This post is courtesy of Pierre Borgnat, a huge thanks !


And what about Pierre Vandergheynst’s lectures ? Spread in three sessions, Pierre discussed about the recent advances in Harmonic Analysis on Graphs an Networks. The plan of the lectures was already given on the blog and I will cover a few salient points. In short, this was a marvellous series of lectures, especially given the necessary flexibility that Pierre displayed, when continuing his lecture on the black board due an electricity outage — then improvise a follow-up with both blackboard and a slides due to popular insistence!

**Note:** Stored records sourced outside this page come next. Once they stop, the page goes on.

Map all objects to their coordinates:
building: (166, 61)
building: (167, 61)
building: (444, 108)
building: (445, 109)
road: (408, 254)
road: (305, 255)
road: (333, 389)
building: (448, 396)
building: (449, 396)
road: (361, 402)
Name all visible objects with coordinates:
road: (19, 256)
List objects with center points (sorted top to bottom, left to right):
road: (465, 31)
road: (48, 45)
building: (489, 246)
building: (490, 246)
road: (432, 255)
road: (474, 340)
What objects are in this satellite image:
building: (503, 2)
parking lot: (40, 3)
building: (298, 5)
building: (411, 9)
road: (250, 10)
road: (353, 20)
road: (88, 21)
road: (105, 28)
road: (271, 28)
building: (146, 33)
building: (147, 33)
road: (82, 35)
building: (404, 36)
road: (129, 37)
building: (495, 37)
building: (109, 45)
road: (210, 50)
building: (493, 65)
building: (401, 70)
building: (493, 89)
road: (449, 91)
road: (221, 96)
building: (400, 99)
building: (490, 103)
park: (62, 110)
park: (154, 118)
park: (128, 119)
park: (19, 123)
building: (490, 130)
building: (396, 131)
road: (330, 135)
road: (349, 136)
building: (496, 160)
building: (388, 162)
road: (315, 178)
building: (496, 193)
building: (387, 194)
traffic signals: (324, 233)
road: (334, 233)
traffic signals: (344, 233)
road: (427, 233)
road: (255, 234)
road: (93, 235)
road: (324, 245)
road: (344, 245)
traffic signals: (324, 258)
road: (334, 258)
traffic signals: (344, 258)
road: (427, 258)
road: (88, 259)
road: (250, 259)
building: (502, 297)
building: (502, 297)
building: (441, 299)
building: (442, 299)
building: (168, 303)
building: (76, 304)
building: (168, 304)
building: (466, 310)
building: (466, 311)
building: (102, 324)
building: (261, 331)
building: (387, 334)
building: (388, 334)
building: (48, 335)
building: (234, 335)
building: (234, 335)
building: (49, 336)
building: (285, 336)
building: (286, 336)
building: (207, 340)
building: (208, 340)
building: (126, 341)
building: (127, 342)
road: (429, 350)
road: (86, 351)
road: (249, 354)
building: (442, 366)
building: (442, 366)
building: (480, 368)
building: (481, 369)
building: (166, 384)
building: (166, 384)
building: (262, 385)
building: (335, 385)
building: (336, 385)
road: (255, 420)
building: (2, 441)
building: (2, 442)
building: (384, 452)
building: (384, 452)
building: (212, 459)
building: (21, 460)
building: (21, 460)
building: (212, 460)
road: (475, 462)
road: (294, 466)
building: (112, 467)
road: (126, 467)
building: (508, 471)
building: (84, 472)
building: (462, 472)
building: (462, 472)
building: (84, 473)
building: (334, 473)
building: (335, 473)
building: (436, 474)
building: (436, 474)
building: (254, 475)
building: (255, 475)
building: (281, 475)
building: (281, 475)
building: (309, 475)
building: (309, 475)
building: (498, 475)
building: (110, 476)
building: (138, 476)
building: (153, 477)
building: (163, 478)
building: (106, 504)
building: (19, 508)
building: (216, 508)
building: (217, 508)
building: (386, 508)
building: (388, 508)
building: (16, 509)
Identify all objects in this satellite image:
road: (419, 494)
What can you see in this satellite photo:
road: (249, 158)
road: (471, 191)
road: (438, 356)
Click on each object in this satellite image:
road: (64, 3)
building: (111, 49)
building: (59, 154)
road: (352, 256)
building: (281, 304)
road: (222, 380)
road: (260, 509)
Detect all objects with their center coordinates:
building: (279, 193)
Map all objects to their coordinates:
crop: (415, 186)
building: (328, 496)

First session on the second day, Pierre covered all basics of Spectral Graph Theory and all participants had a refresh about Laplacian matrices, spectrum of a graph, spectral cuts, spectral clustering and graph embedding using Laplacian eigenmaps. A nice example was shown for matching points clouds of a warped surface, for instance the shape of a map in point clouds — unfortunately, this would not work well if someone with his hand on the top of his headTake that silhoutte matching algorithm
Then, attacking the main core of the lectures, Pierre defined operators to study signals indexed on graphs: gradients, regularity, total variation. A central point is the intriguing and important notion coherence of a graph (the largest absolute value of the components of the eigenvectors of the Laplacian) — more on that later on.
Using functional calculus on graphs, it’s possible to define operators through the spectral domain so as, for instance, solve diffusion equation on a graph. The good thing is that it is now possible to give meaning to what is a filtering of graph signals (with examples of denoising or recommendation system). End of the first session.

Third day, second lecture: no electricity… And so what ? Pierre improvised on the blackboard. In the lectures, he showed that it is possible to define first operators to localise a kernel on a graphs and then how it can be interpreted as a translation so as to propose a generalisation of the convolution operator. Still, the “agonizing limit of intuition” limits some of the properties: the translation operator is not unitary, when its coherence departs from 1/\sqrt{N}. That might problematic in specific situations, or will that be an asset to study the local topology of the graphs? (we would be salved when studying graphs on manifolds or accepting a group of translation — these are developments not covered here). With all that, it was direct to define the spectral graph wavelets that provide a continuous and invertible transform using function localized both in frequency and vertices. The good points is that it’s possible to obtain a frame, even a tight frame; that they have nice localisation properties; and finally that implementation can be efficient using Chebyshev polynomials (“love Chebyshev !”). Better, a python toolbox is soon enough available… (the SGWT toolbox in matlab already exists).

Last day at Peyresq: two more hours par Pierre in which we learned how to put coarsen both signals and graphs by putting wavelets in a pyramidal algorithm. Fist ingredient: downsample the graphs using the nodal domains of the (or one of the) eigenvectors with largest eigenvalues of the Laplacian. Second ingredient: filter the signals (easy, remember that we learnt about graph filters and wavelets). Third ingredient: coarsen the graph y keeping only half of the nodal domains, and transform the graph using the Kron reduction (that should activate your memories of basic electricity). A major property is that the Kron reduction algebraically written as the Schur complement of a matrix) preserves properties of the Laplacian and it is useful to compute spline-like interpolation on a signal. This allows us to see the difference between the filtered signal retained on the coarsened graph and the original signal on the original graph (having all the vertices). With all that, you have a sound Laplacian pyramid to filter and coarsen graph signals. To make all that more efficient, the sparsification of the coarsened graphs is useful, using the work of Spielman and Srivastava (second side message of the lecture: once you now all about Chebyshev polynomials, read this paper in SIAM J. Comp. of 2011). The conclusion is that many applications about filtering on graphs, learning on graphs, visualisation of graphs, and so on, just wait in our reach. At the end of the course, it was a very motivating series of lectures.

What was skipped in the lectures? Materials were given in the slides about manifold learning with graph spectral theory or vertex-frequency analysis (in the spirit of the time-frequency analysis or Gagor transform — yet on graphs). I advise all of you to read the nice paper (on ArXiv) by David Shuman, Benjamin Ricaud and P. V. on the latter subject, and to discuss with Pierre about the former one.